# omg first offer..



## SerenityRaine (Apr 24, 2007)

I just got certified for media makeup not too long ago..Anyways, I just got this last minute offer to do make up this saturday for Fashion House (an collaborative project, offering a unique setting for photographers, videographers, stylists, actors/models and entertainers to work in concert for the development of portfolios worthy of print, web and television. ~http://profile.myspace.com/index.cfm...id=688  49138).

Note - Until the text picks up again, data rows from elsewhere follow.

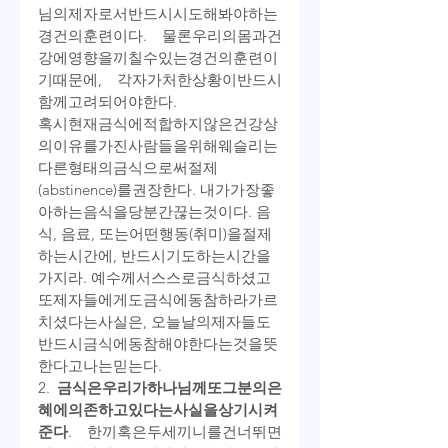
님의
제자로서
반드시
시도해
봐야
하는
경건의
훈련이다
. 
물론
우리의
몸과
건
강에
영향을
끼칠
수
있는
경건의
훈련이
기
때문에
, 
각자가
처한
상황이
반드시
함께
고려되어야
한다
.
혹시
현재
금식에
적합하지
않은
건강상
의
이유를
가진
사람들을
위해
웨슬리는
다른
형태의
금식으로써
절제
(abstinence)
를
권장한다
. 
내가
가장
좋
아하는
음식을
당분간
끊는
것이다
. 
음
식
, 
음료
, 
또는
어떤
행동
(
취미
)
을
절제
하는
시간에
, 
반드시
기도하는
시간을
가지라
. 
예수께서
스스로
금식하셨고
또
제자들에게도
금식에
동참하라
가르
치셨다는
사실은
, 
오늘날의
제자들도
반드시
금식에
동참해야
한다는
것을
뜻
한다고
나는
믿는다
.
2. 
금식은
우리가
하나님께
또
그분의
은
혜에
의존하고
있다는
사실을
상기시켜
준다
. 
한
끼
혹은
두세
끼니를
건너뛰면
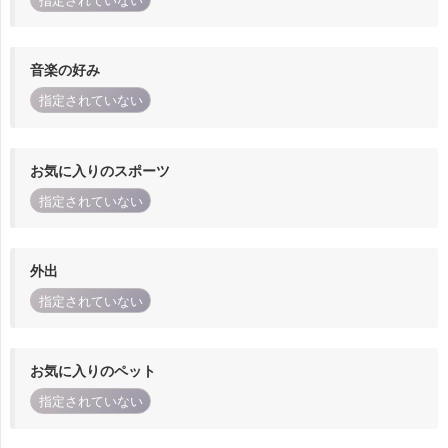
指定されていない
音楽の好み
指定されていない
お気に入りのスポーツ
指定されていない
外出
指定されていない
お気に入りのペット
指定されていない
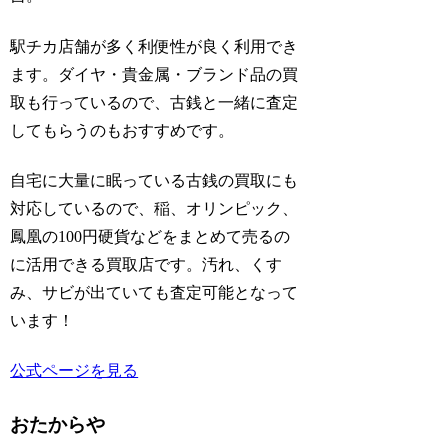
駅チカ店舗が多く利便性が良く利用でき
ます。ダイヤ・貴金属・ブランド品の買
取も行っているので、古銭と一緒に査定
してもらうのもおすすめです。
自宅に大量に眠っている古銭の買取にも
対応しているので、稲、オリンピック、
鳳凰の100円硬貨などをまとめて売るの
に活用できる買取店です。汚れ、くす
み、サビが出ていても査定可能となって
います！
公式ページを見る
おたからや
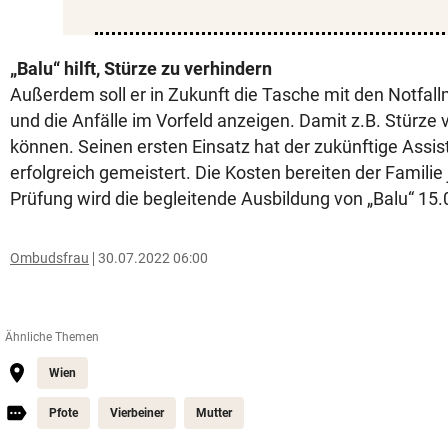
„Balu“ hilft, Stürze zu verhindern
Außerdem soll er in Zukunft die Tasche mit den Notfa
und die Anfälle im Vorfeld anzeigen. Damit z.B. Stürze
können. Seinen ersten Einsatz hat der zukünftige Assi
erfolgreich gemeistert. Die Kosten bereiten der Familie
Prüfung wird die begleitende Ausbildung von „Balu“ 1
Ombudsfrau
30.07.2022 06:00
Ähnliche Themen
Wien
Pfote
Vierbeiner
Mutter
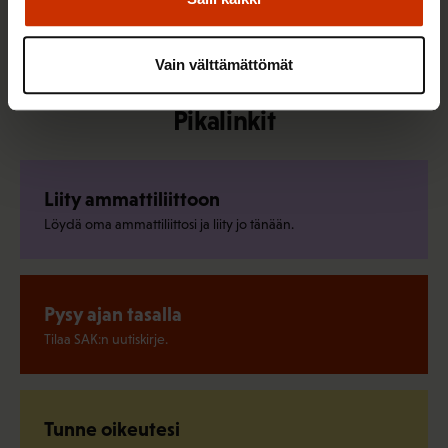
Kaikki uutiset ja puheenaiheet
Vain välttämättömät
Pikalinkit
Liity ammattiliittoon
Löydä oma ammattiliittosi ja liity jo tänään.
Pysy ajan tasalla
Tilaa SAK:n uutiskirje.
Tunne oikeutesi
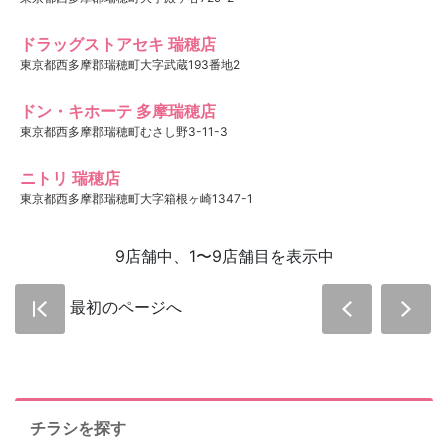
ドラッグストアセキ 瑞穂店
東京都西多摩郡瑞穂町大字武蔵193番地2
ドン・キホーテ 多摩瑞穂店
東京都西多摩郡瑞穂町むさし野3-11-3
ニトリ 瑞穂店
東京都西多摩郡瑞穂町大字箱根ヶ崎1347-1
9店舗中、1〜9店舗目を表示中
最初のページへ
チラシを探す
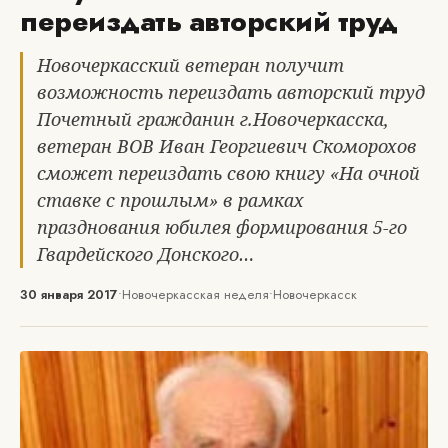
переиздать авторский труд
Новочеркасский ветеран получит
возможность переиздать авторский труд
Почетный гражданин г.Новочеркасска,
ветеран ВОВ Иван Георгиевич Скоморохов
сможет переиздать свою книгу «На очной
ставке с прошлым» в рамках
празднования юбилея формирования 5-го
Гвардейского Донского…
30 января 2017
•
Новочеркасская неделя
•
Новочеркасск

I was debating about it at first cuz its early in the morning and its about 2 hours away and I'm one thats usually directionally (I wish I had a car with gps!)challenged so I'd hafta leave 3 to 4 hours in advance. I need to expand my portfolio, so this is the perfect oportunity - I just hope I don't screw it up! I hope I don't get too many ppl cuz I'm not the fastest. I think what gets me is choosing eyeshadow colors. How do you guys keep your time down? Any tricks or tips? TIA


----------



## MisStarrlight (Apr 24, 2007)

The thing that helps my time the most is being organized...if you have room, set everything out so you can see it & easily find it.

The atmosphere of the set always has a lot to do with time though.  If it's very laid back I tend to take a bit longer than if I've got a bunch of people lined up & waiting for me...just make sure you have a watch so you can keep an eye on the timeline set for you.


----------